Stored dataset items

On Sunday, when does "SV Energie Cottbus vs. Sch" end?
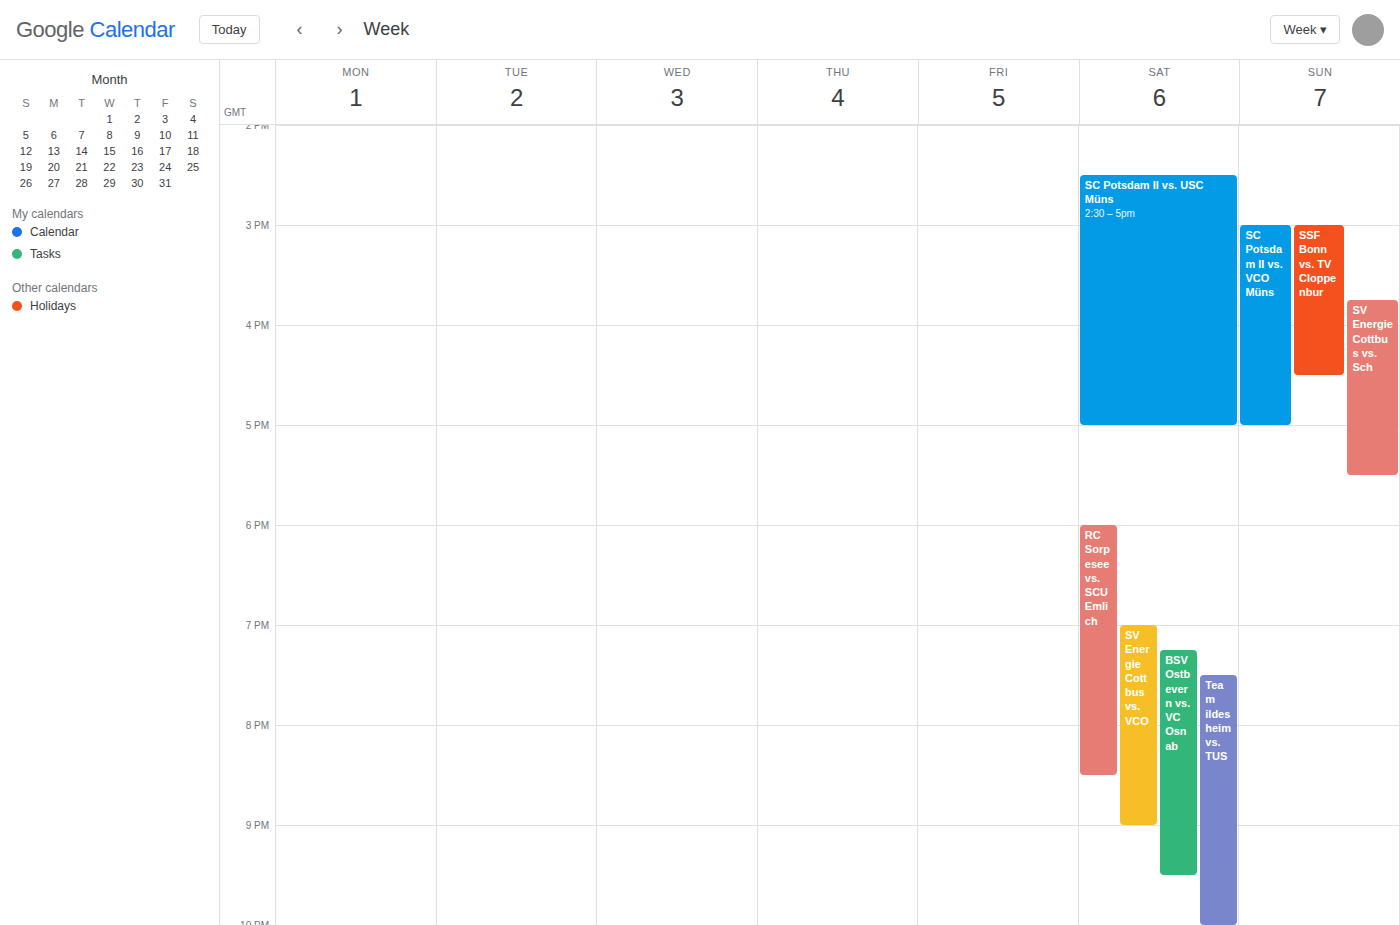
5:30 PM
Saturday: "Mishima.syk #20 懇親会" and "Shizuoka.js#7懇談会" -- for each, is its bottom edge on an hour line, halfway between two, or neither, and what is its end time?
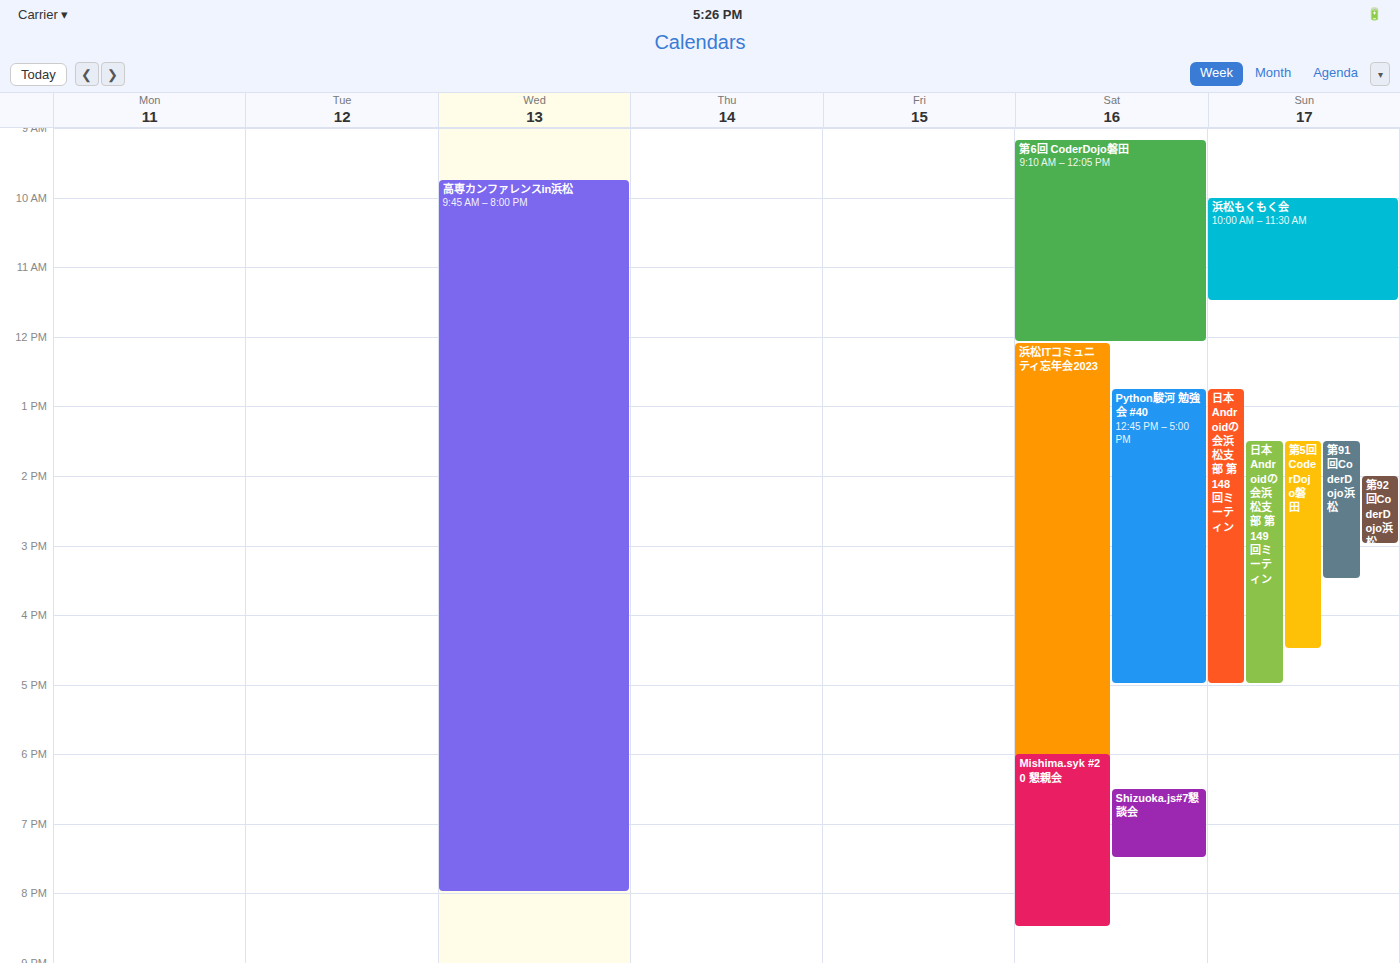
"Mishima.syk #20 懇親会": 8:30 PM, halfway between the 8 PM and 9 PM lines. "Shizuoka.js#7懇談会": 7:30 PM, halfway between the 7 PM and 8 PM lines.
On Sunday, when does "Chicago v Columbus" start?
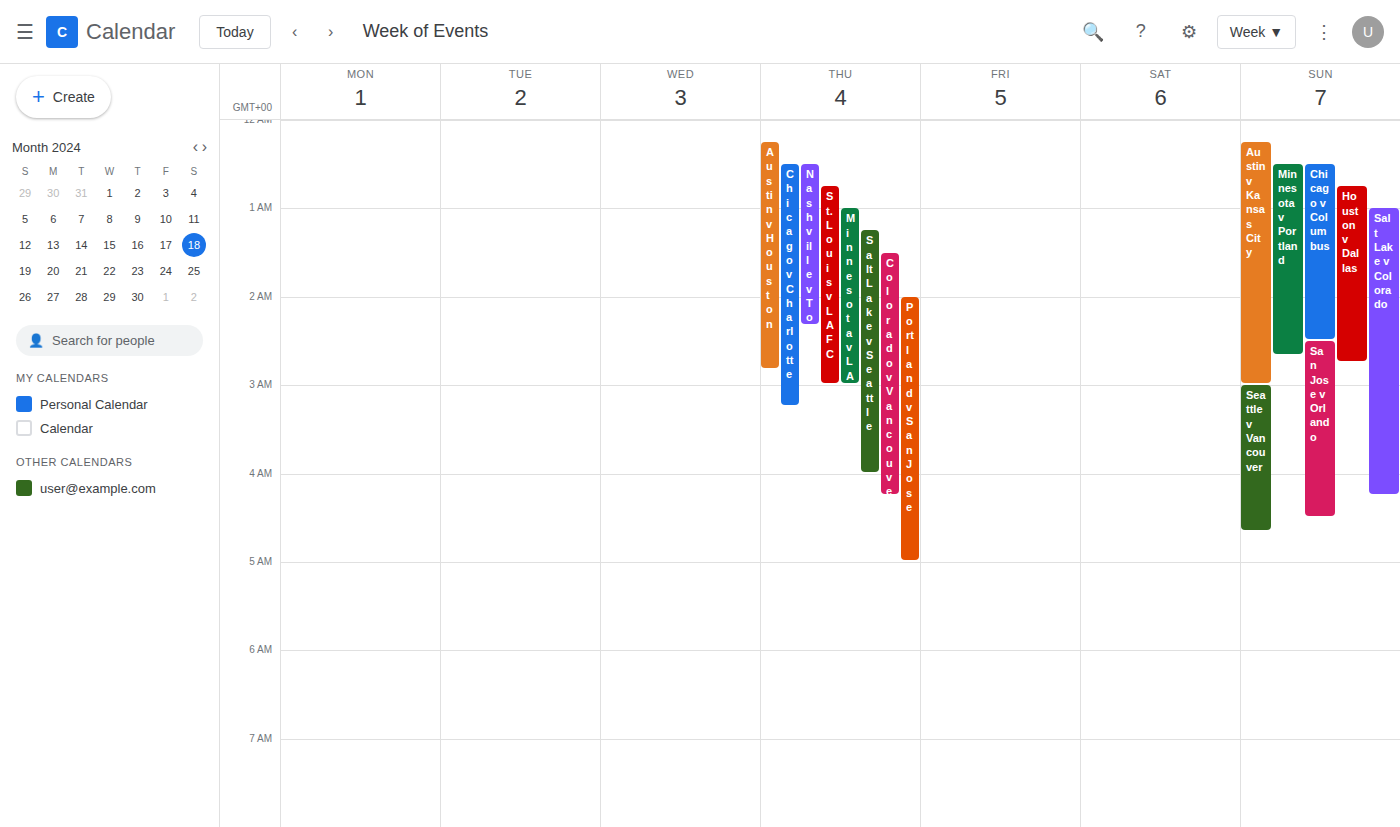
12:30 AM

[THE PROBLEM]
Update the lines above so that every "Sunday" becomes "Monday" and nothing else changes. Leave the pictures out of your copy.

[COMPLETE RESPONSE]
On Monday, when does "SV Energie Cottbus vs. Sch" end?
5:30 PM
Saturday: "Mishima.syk #20 懇親会" and "Shizuoka.js#7懇談会" -- for each, is its bottom edge on an hour line, halfway between two, or neither, and what is its end time?
"Mishima.syk #20 懇親会": 8:30 PM, halfway between the 8 PM and 9 PM lines. "Shizuoka.js#7懇談会": 7:30 PM, halfway between the 7 PM and 8 PM lines.
On Monday, when does "Chicago v Columbus" start?
12:30 AM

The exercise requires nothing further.